## Data preprocessing

In [None]:
# Chargement des librairies nécessaires
library(ggplot2)
library(tidyverse)
library(gridExtra)
library(GGally)
library(plotly)
library(corrplot)
library(reshape2)
library(FactoMineR) 
library(factoextra)
library(glmnet) 
library(ggfortify)
library(pROC)
library(ROCR)

In [None]:
# Lecture des données
path <- "data/"
song <- read.csv(paste0(path, "spotify_songs.csv"), header = TRUE, sep = ",")

# Premières lignes du jeu de données
head(song)

# Vérification du contenu
summary(song)

In [None]:
# Check the data types
str(song)

In [None]:
# Drop the track_id, track_album_id, playlist_id columns
song <- song[, -c(1, 5, 9)]

# As factor the categorical variables track_artist, playlist_genre, playlist_subgenre, key, mode, playlist_name, track_album_name
song$playlist_name <- as.factor(song$playlist_name)
song$track_album_name <- as.factor(song$track_album_name)
song$track_artist <- as.factor(song$track_artist)
song$playlist_genre <- as.factor(song$playlist_genre)
song$playlist_subgenre <- as.factor(song$playlist_subgenre)
song$key <- factor(song$key, levels = c(-1, 0:11), labels = c("No key detected", "C", "C♯/D♭", "D", "D♯/E♭", "E", "F", "F♯/G♭", "G", "G♯/A♭", "A", "A♯/B♭", "B"))
song$mode <- factor(song$mode, levels = c(0, 1), labels = c("minor", "major"))

# track_album_release_date to date (if the full date is not available, we will use the first day of the year)
song$track_album_release_date <- as.Date(ifelse(nchar(song$track_album_release_date) != 10, 
                                                paste0(substr(song$track_album_release_date, 1, 4), "-01-01"), 
                                                song$track_album_release_date), 
                                         format = "%Y-%m-%d")

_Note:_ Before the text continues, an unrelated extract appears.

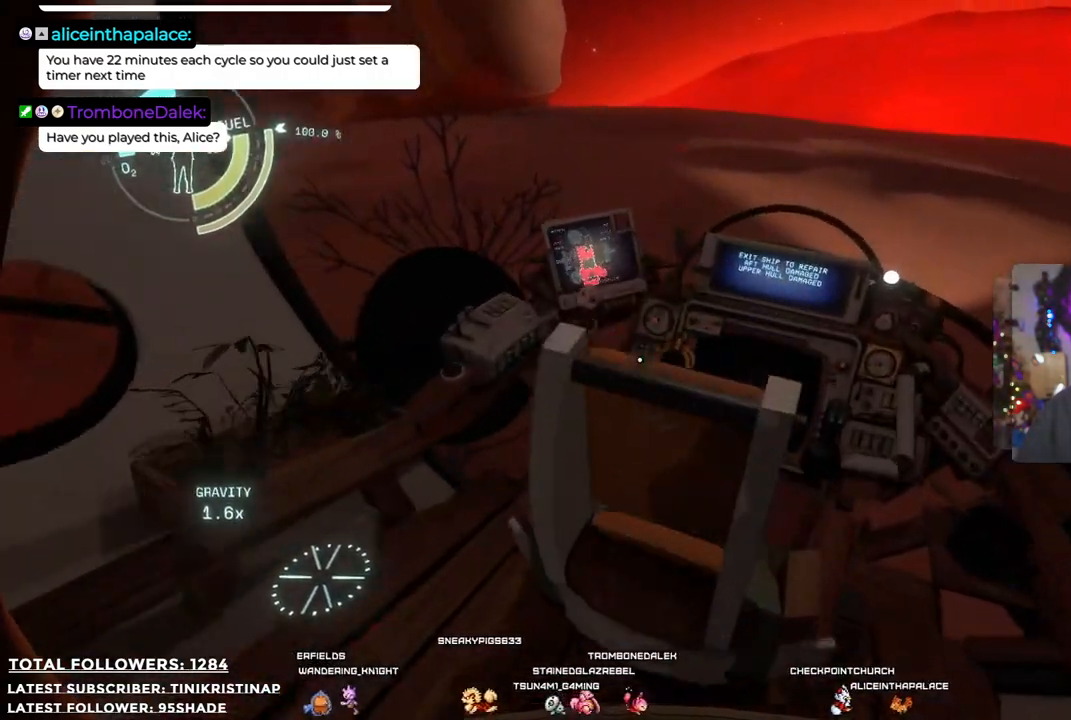
{"buttons": [], "left_stick": "center", "right_stick": "center", "events": [[200, "left_stick", "center"], [250, "X", "down"], [350, "X", "up"]]}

# Convert the duration_ms to seconds and rename the column to duration_s
song$duration_s <- song$duration_ms / 1000
song$duration_ms <- NULL

# Check the modified dataset
summary(song)
head(song)

In [None]:
# Check for missing values
colSums(is.na(song))

# Drop the missing values
song <- na.omit(song)

# Check the modified dataset
colSums(is.na(song))

str(song)

# Show the number of data
nrow(song)

In [None]:
# Check for duplicated data
cat(sum(duplicated(song)),'\n')

# Check for duplicated song names with same artist
cat(sum(duplicated(song[, c("track_name", "track_artist")])), '\n')

In [None]:
# New data set by removing columns playlist_name, playlist_genre, playlist_subgenre
onlysongs <- song[, -c(6, 7, 8)]

# Check for duplicated data
cat(sum(duplicated(onlysongs)), '\n')

# Drop duplicates
onlysongs <- unique(onlysongs)

# Print number of songs with same name and same artist
cat(sum(duplicated(onlysongs[, c("track_name", "track_artist")])), '\n')

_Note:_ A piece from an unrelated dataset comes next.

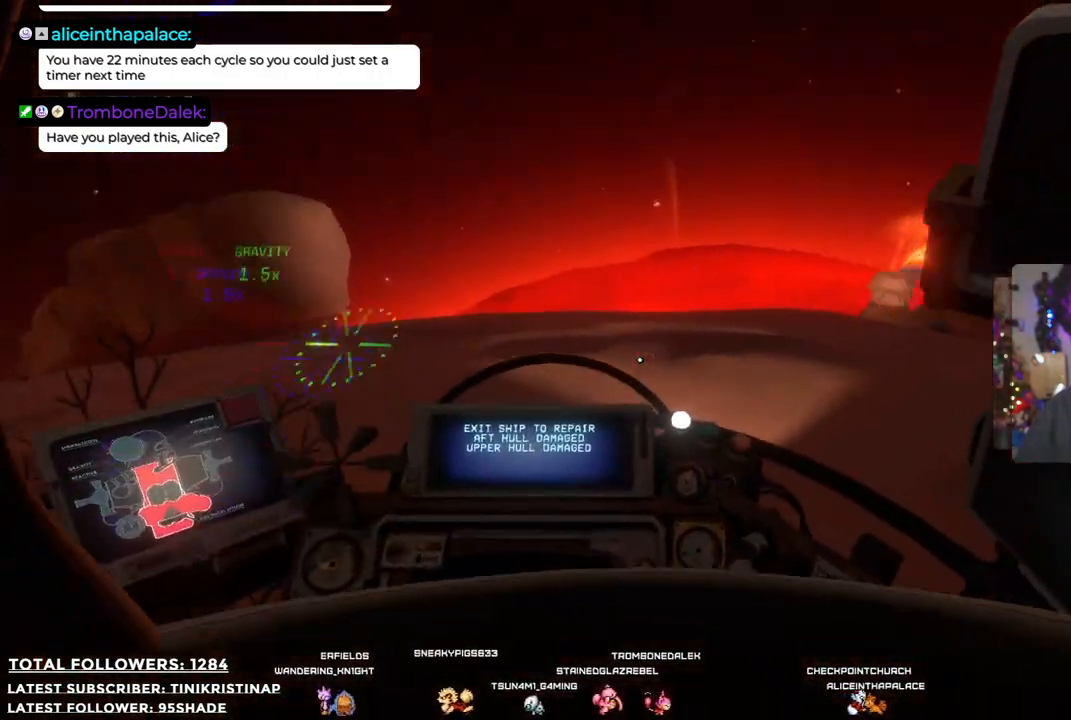
{"buttons": [], "left_stick": "center", "right_stick": "center", "events": []}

# print rows with name "Something real"
onlysongs[onlysongs$track_name == "Something Real", ]

# Remove duplicates with the same name and artist, keeping only one with the highest popularity
onlysongs <- onlysongs %>%
    group_by(track_name, track_artist) %>%
    filter(track_popularity == max(track_popularity)) %>%
    slice(1) %>%  # If there are ties in popularity, keep just one
    ungroup()

# print rows with name "Something real"
onlysongs[onlysongs$track_name == "Something Real", ]

# Number of value in onlysongs
cat(nrow(onlysongs), '\n')

Descriptive Analysis

In [None]:
summary(onlysongs)

In [None]:
#Affichage d'histogrammes représentant la distribution de la popularité des chansons, danceability, energy, loudness, speechiness, acousticness, instrumentalness, liveness, valence, tempo, duration_s, avec la possibilité de modifier la taille des titres et du texte des axes
options(repr.plot.width=15, repr.plot.height=15)
par(mfrow=c(4, 3))
hist(onlysongs$track_popularity, main="Popularité des chansons", xlab="Popularité", ylab="Nombre de chansons", col="lightblue", border="black")
hist(onlysongs$danceability, main="Danceability", xlab="Danceability", ylab="Nombre de chansons", col="lightblue", border="black")
hist(onlysongs$energy, main="Energy", xlab="Energy", ylab="Nombre de chansons", col="lightblue", border="black")
hist(onlysongs$loudness, main="Loudness", xlab="Loudness", ylab="Nombre de chansons", col="lightblue", border="black")
hist(onlysongs$speechiness, main="Speechiness", xlab="Speechiness", ylab="Nombre de chansons", col="lightblue", border="black")
hist(onlysongs$acousticness, main="Acousticness", xlab="Acousticness", ylab="Nombre de chansons", col="lightblue", border="black")
hist(onlysongs$instrumentalness, main="Instrumentalness", xlab="Instrumentalness", ylab="Nombre de chansons", col="lightblue", border="black")
hist(onlysongs$liveness, main="Liveness", xlab="Liveness", ylab="Nombre de chansons", col="lightblue", border="black")
hist(onlysongs$valence, main="Valence", xlab="Valence", ylab="Nombre de chansons", col="lightblue", border="black")
hist(onlysongs$tempo, main="Tempo", xlab="Tempo", ylab="Nombre de chansons", col="lightblue", border="black")
hist(onlysongs$duration_s, main="Durée des chansons", xlab="Durée (s)", ylab="Nombre de chansons", col="lightblue", border="black")

In [None]:
options(repr.plot.width=15, repr.plot.height=10)
par(mfrow=c(2, 3))

# Histogramme pour la variable 'mode'
mode_counts <- table(onlysongs$mode)
barplot(
  mode_counts,
  main = "Distribution de la variable 'mode'",
  xlab = "Mode",
  ylab = "Fréquence",
  col = "lightblue",
  border = "black",
  las = 1 # Labels horizontaux
)

# Histogramme pour la variable 'key'
key_counts <- table(onlysongs$key)
barplot(
  key_counts,
  main = "Distribution de la variable 'key'",
  xlab = "Key",
  ylab = "Fréquence",
  col = "lightblue",
  border = "black",
  las = 1 # Labels horizontaux
)
# Conversion de la variable 'track_album_release' en format Date
onlysongs$track_album_release <- as.Date(onlysongs$track_album_release)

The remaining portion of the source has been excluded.